** Opening EXTRACTED ENTRIES block **

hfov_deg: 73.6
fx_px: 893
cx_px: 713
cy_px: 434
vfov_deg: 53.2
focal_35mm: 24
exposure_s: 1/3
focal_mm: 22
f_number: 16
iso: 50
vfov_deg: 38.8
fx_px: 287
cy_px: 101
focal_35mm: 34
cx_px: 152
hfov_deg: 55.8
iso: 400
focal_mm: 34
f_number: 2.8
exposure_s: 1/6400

** Closing EXTRACTED ENTRIES block **
** Opening EXTRACTED ENTRIES block **

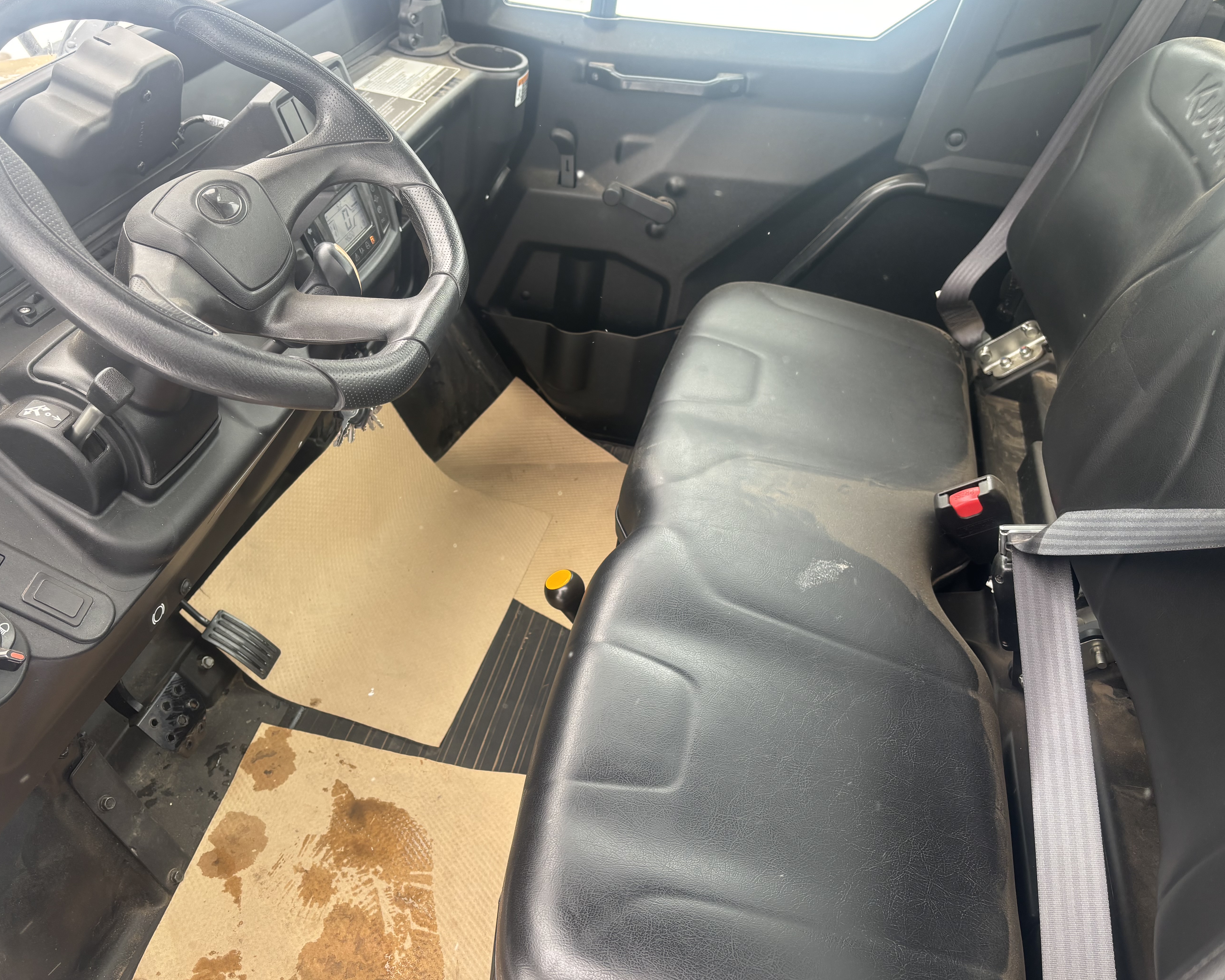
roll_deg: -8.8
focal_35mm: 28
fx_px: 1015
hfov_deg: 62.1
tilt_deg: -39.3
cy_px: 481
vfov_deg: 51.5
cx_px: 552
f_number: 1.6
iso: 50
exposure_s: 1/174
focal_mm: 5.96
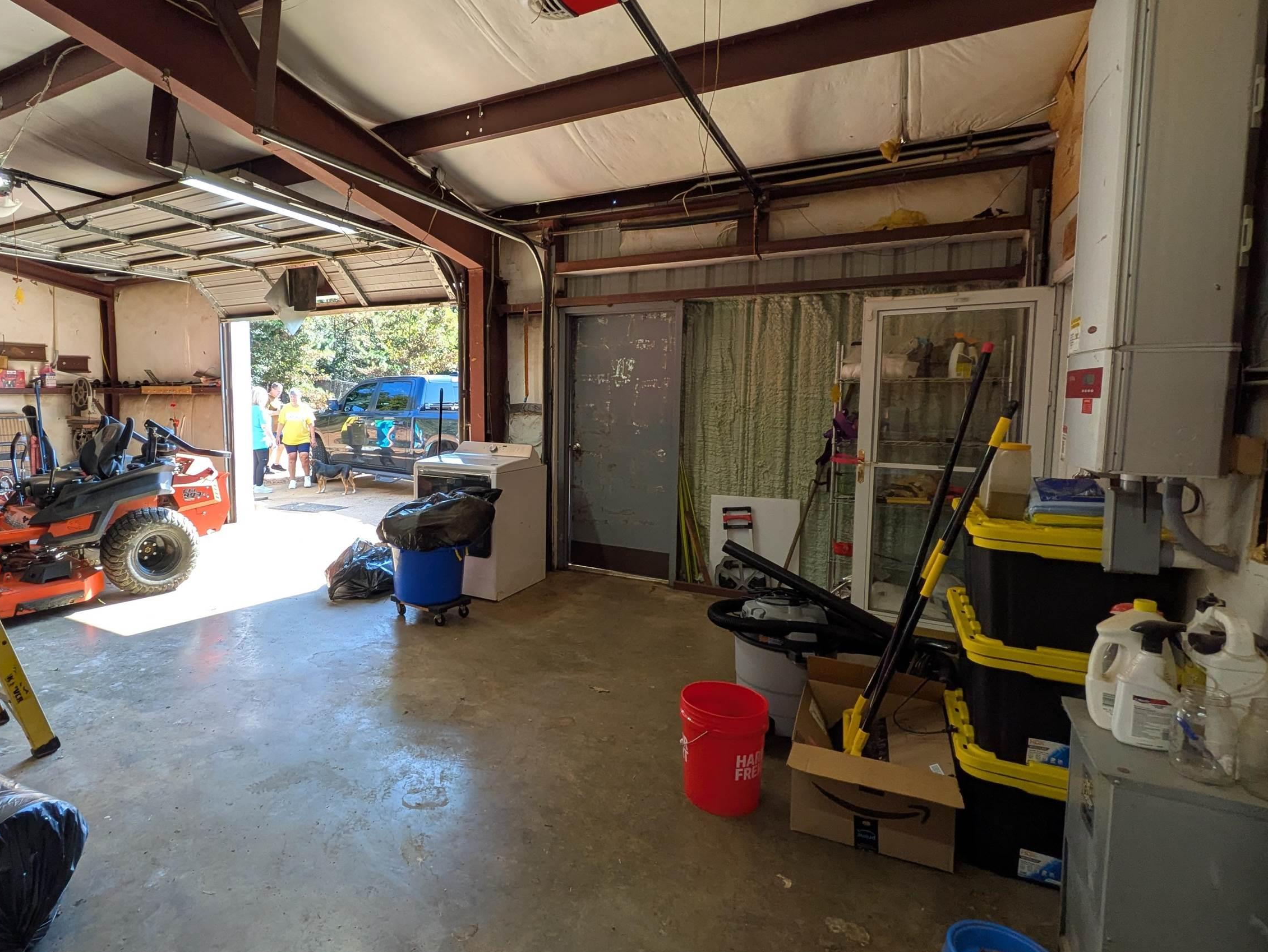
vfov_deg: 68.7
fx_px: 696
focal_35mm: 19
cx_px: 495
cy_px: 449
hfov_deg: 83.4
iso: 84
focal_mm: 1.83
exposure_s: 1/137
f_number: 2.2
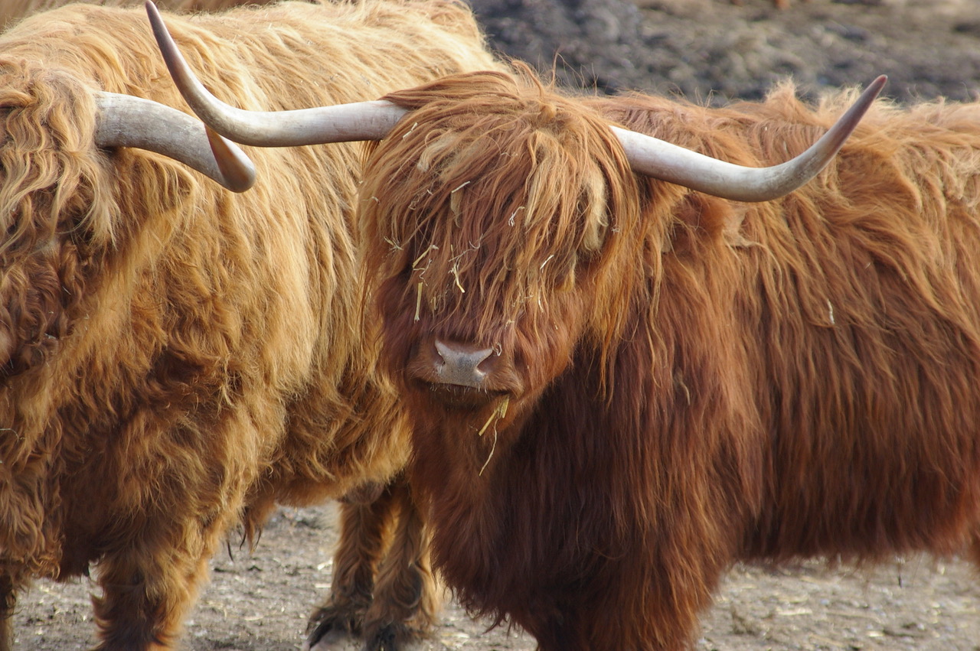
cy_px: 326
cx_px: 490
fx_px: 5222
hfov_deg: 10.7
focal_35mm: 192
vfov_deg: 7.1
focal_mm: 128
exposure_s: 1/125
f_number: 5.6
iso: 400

** Closing EXTRACTED ENTRIES block **

Look in the material above for the line with "hfov_deg: 73.6" and the line with "exposure_s: 1/6400", and transcribe exactly those lines and all lines between them, nothing more.

THE COMPLETED TASK:
hfov_deg: 73.6
fx_px: 893
cx_px: 713
cy_px: 434
vfov_deg: 53.2
focal_35mm: 24
exposure_s: 1/3
focal_mm: 22
f_number: 16
iso: 50
vfov_deg: 38.8
fx_px: 287
cy_px: 101
focal_35mm: 34
cx_px: 152
hfov_deg: 55.8
iso: 400
focal_mm: 34
f_number: 2.8
exposure_s: 1/6400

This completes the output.